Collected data
──────
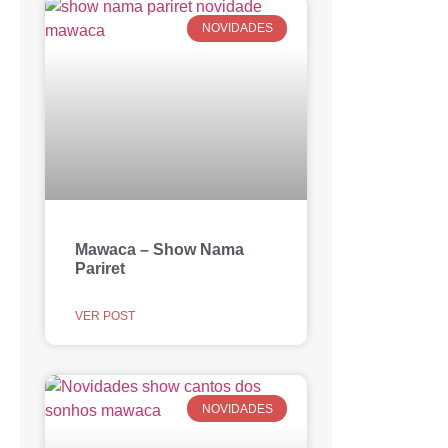
NOVIDADES
Mawaca – Show Nama
Pariret
VER POST
NOVIDADES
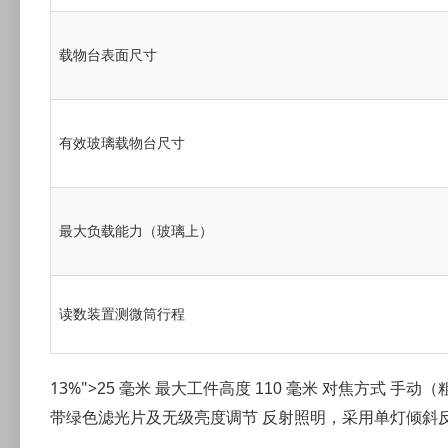
载物台表面尺寸
有效玻璃载物台尺寸
最大负载能力（玻璃上）
读数装置测微筒行程
13%">
25 毫米
最大工件高度
110 毫米
对焦方式
手动（
带绿色滤光片及无级亮度调节
反射照明，采用单灯倾斜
──────
Reproduce the data word for word; no pictures.

NOVIDADES
Mawaca – Show Nama
Pariret
VER POST
NOVIDADES
载物台表面尺寸
有效玻璃载物台尺寸
最大负载能力（玻璃上）
读数装置测微筒行程
13%">
25 毫米
最大工件高度
110 毫米
对焦方式
手动（
带绿色滤光片及无级亮度调节
反射照明，采用单灯倾斜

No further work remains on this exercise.